▸ WHAT YOU WILL DO: In the material below, from the start through the line containing "городом, некоторые из", replace "инфраструктуры" with "коммуникаций" and reproduce those lines with no other changes, omitting the pictures.

[Items from a data source]
◆ ◆ ◆ ◆ ◆ ◆ ◆
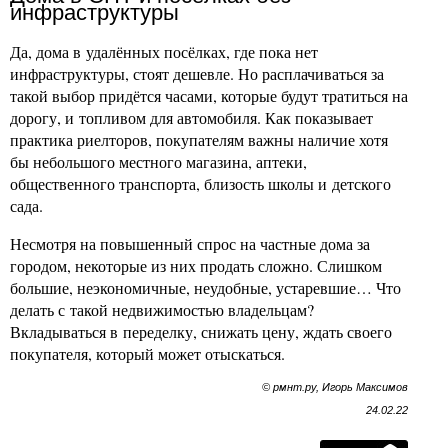
инфраструктуры
Да, дома в удалённых посёлках, где пока нет
инфраструктуры, стоят дешевле. Но расплачиваться за
такой выбор придётся часами, которые будут тратиться на
дорогу, и топливом для автомобиля. Как показывает
практика риелторов, покупателям важны наличие хотя
бы небольшого местного магазина, аптеки,
общественного транспорта, близость школы и детского
сада.
Несмотря на повышенный спрос на частные дома за
городом, некоторые из них продать сложно. Слишком
большие, неэкономичные, неудобные, устаревшие… Что
делать с такой недвижимостью владельцам?
Вкладываться в переделку, снижать цену, ждать своего
покупателя, который может отыскаться.
© рмнт.ру, Игорь Максимов
24.02.22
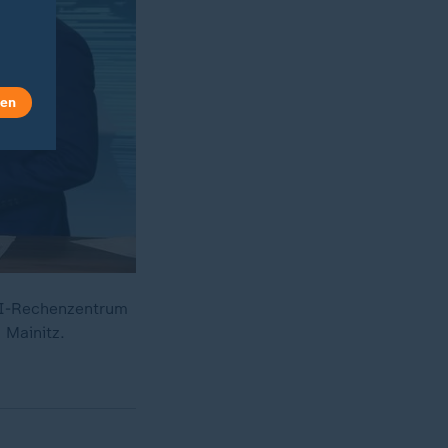
len
 KI-Rechenzentrum
 Mainitz.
◆ ◆ ◆ ◆ ◆ ◆ ◆
▸ SOLUTION:
коммуникаций
Да, дома в удалённых посёлках, где пока нет
коммуникаций, стоят дешевле. Но расплачиваться за
такой выбор придётся часами, которые будут тратиться на
дорогу, и топливом для автомобиля. Как показывает
практика риелторов, покупателям важны наличие хотя
бы небольшого местного магазина, аптеки,
общественного транспорта, близость школы и детского
сада.
Несмотря на повышенный спрос на частные дома за
городом, некоторые из них продать сложно. Слишком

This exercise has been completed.